§ **Verilen görev A**
Aşağıdaki kayıtlarda "order: Poales" ifadesinin geçtiği satırdan kayıtların sonuna kadar olan satırları, iki ucu da dahil ederek aynen yeniden yazın.

§ **Belge**
>>
PKK-FETÖ dayanışmasının kanıtları

Prof. Birol Akgün / Yıldırım Beyazıt Üniv.
20.08.2016

FETÖ ve PKK gibi iç siyaseti kirleten, dışarıya karşı devleti zaafa uğratan örgütlerin faaliyetlerinden ve bu bağlamda son gelişmelerden en fazla haz duyan, Türkiye ve bu coğrafya ile hesapları hiç bitmeyen Batı dünyasıdır.
<<
§ **Girdi verileri**
>>
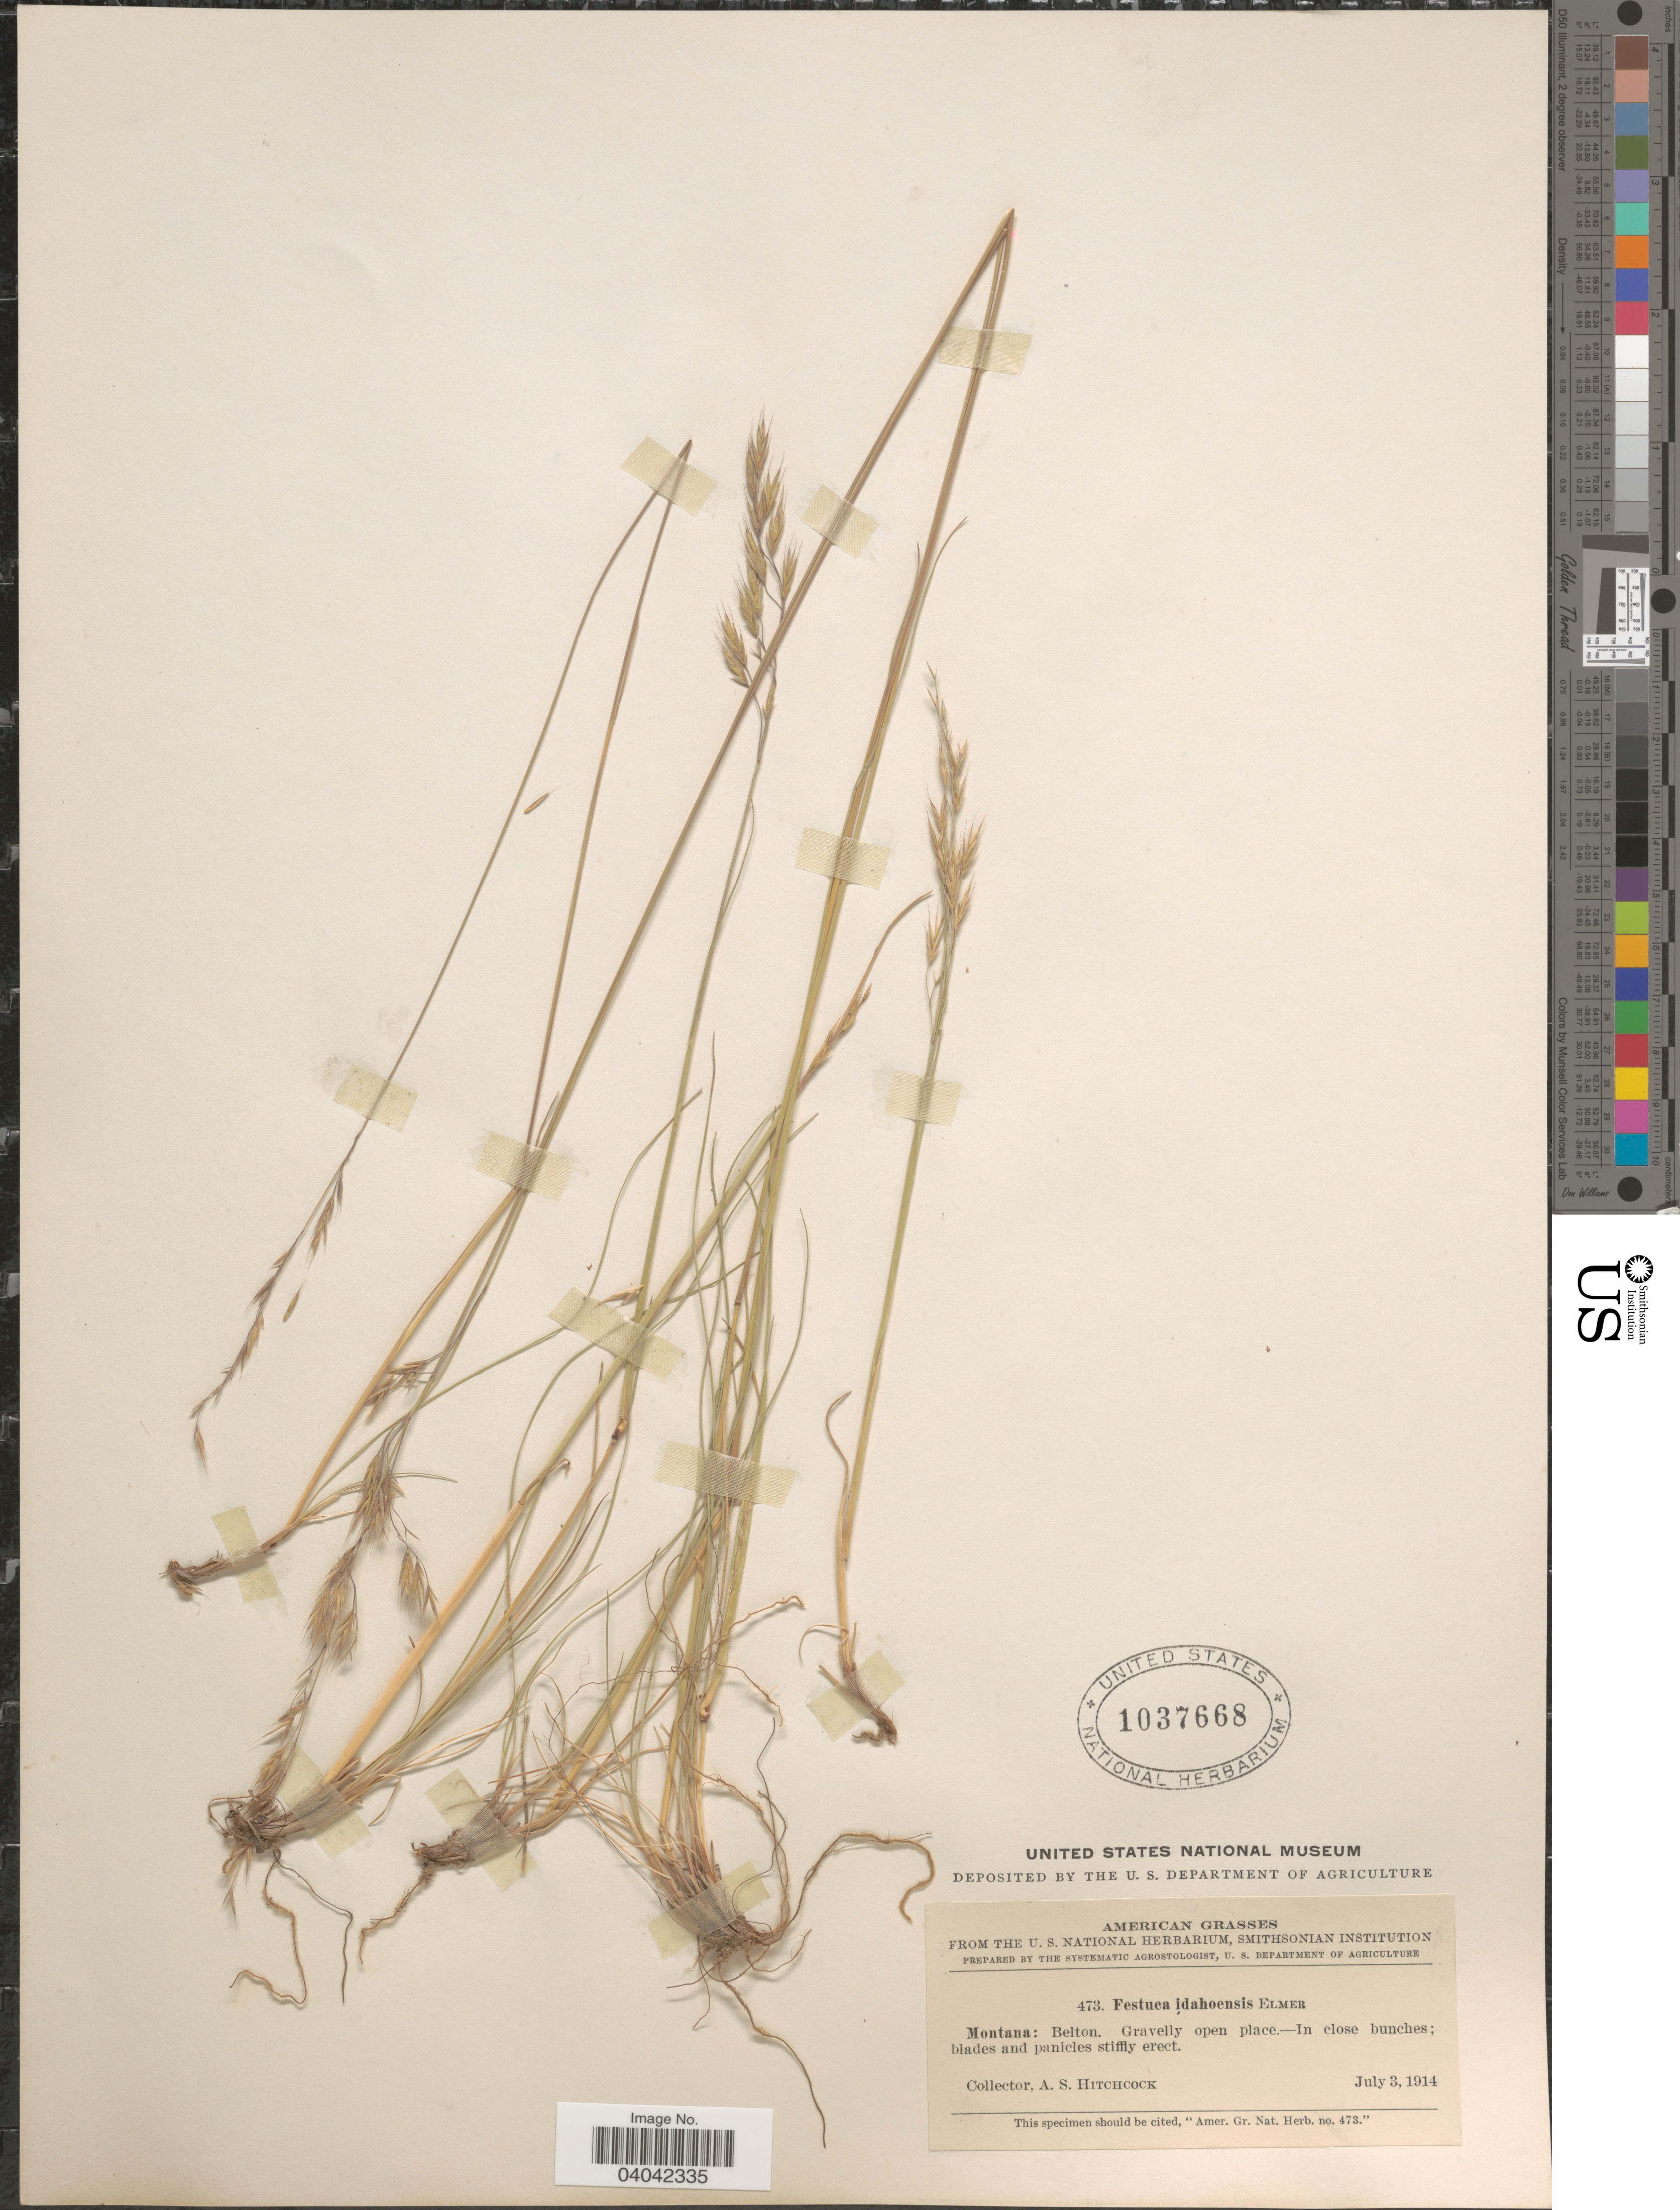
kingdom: Plantae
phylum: Tracheophyta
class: Liliopsida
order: Poales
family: Poaceae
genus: Festuca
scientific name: Festuca idahoensis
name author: Elmer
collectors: A. S. Hitchcock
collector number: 473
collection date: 1914-07-03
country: United States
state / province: Montana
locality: Belton.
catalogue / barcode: US 1037668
<<
§ **Verilen görev B**
PKK-FETÖ dayanışmasıyla ilgili yazıda "PKK-FETÖ dayanışmasının kanıtları" ile başlayıp "bitmeyen Batı dünyasıdır." ile biten kısmı hiç değiştirmeden tekrarlayın.

§ **Yazılı yanıt A**
order: Poales
family: Poaceae
genus: Festuca
scientific name: Festuca idahoensis
name author: Elmer
collectors: A. S. Hitchcock
collector number: 473
collection date: 1914-07-03
country: United States
state / province: Montana
locality: Belton.
catalogue / barcode: US 1037668

§ **Yazılı yanıt B**
PKK-FETÖ dayanışmasının kanıtları

Prof. Birol Akgün / Yıldırım Beyazıt Üniv.
20.08.2016

FETÖ ve PKK gibi iç siyaseti kirleten, dışarıya karşı devleti zaafa uğratan örgütlerin faaliyetlerinden ve bu bağlamda son gelişmelerden en fazla haz duyan, Türkiye ve bu coğrafya ile hesapları hiç bitmeyen Batı dünyasıdır.